EXTRAIT CHOISI -
Certes, le recueil consacre lui aussi à la mode en faisant parader des cortèges de soumises encadrées par des dominants de circonstance qui manient, avec plus ou moins de dextérité, leurs fouets, martinets et autres instruments de torture, un troupeau qui fait le bonheur des éditeurs depuis le succès de qui l’on sait et qui s’invite dans le moindre petit texte à ambition érotique. La plupart de ces textes-là manque pourtant cruellement de vie et on aimerait les voir prendre le chemin sans retour du pilon, mais on pardonne aisément de tels dérapages à une auteure qui a su inventer le personnage de Christian / Clarisse, protagoniste de L’amante travestie dont on ne sait d’abord s’il faut en rire ou en pleurer, avant de céder finalement à une profonde tristesse devant une vie gâchée qui essaie de se hisser de sa misère avant de finalement sombrer, en silence, dans l’oubli ; une auteure qui a imaginé Roxana, l’Amante au miroir, une femme entre deux âges, une cougar selon la taxonomie du tendre à l’ordre du jour, ravissante, joueuse, obsédée par son pouvoir de séduction au point de s’entourer de miroirs lui permettant d’anéantir tout signe annonciateur de la déchéance, trop faible pourtant pour résister à la tentation – fatale – quand elle se présente sous les traits d’un jeune homme charmant ; une auteure qui sait sonder les eaux troubles des sites de rencontre, des sites où se terrent les sorcières modernes avec leurs philtres irrésistibles aux effets qu’on n’est pas près d’oublier.

DONNÉES ENREGISTRÉES -
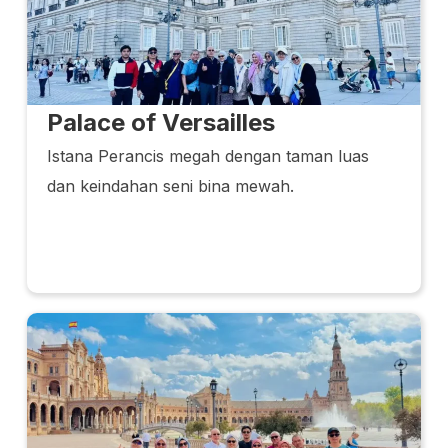
Palace of Versailles
Istana Perancis megah dengan taman luas
dan keindahan seni bina mewah.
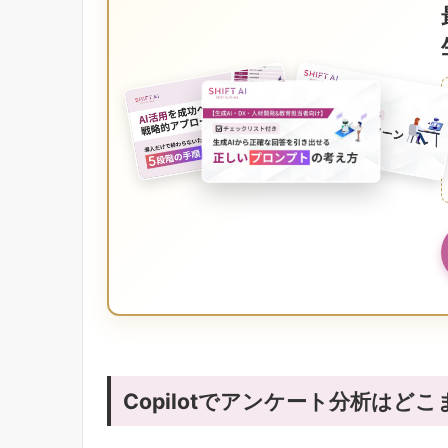
Copilotでアンケート分析はど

TÂCHES À RÉALISER -
A: Reformulez sous forme de liste le paragraphe de l'extrait choisi qui commence par « Certes, le recueil », en conservant ses faits principaux.
B: Selon l'extrait choisi, de quoi Roxana s'entoure-t-elle ?

RÉPONSES RÉDIGÉES -
A:
- Le recueil suit lui aussi la mode des cortèges de soumises encadrées par des dominants maniant fouets, martinets et autres instruments de torture, un thème qui fait le bonheur des éditeurs.
- La plupart de ces textes manquent cruellement de vie, mais on pardonne ces dérapages à l'auteure.
- Elle a inventé Christian / Clarisse, protagoniste de L'amante travestie, dont la vie gâchée tente de se hisser de sa misère avant de sombrer en silence dans l'oubli.
- Elle a imaginé Roxana, l'Amante au miroir, une femme entre deux âges obsédée par son pouvoir de séduction, entourée de miroirs, qui cède à la tentation fatale d'un jeune homme charmant.
- Elle sait sonder les eaux troubles des sites de rencontre, où se terrent des sorcières modernes aux philtres irrésistibles.

B: De miroirs, qui lui permettent d'anéantir tout signe annonciateur de la déchéance.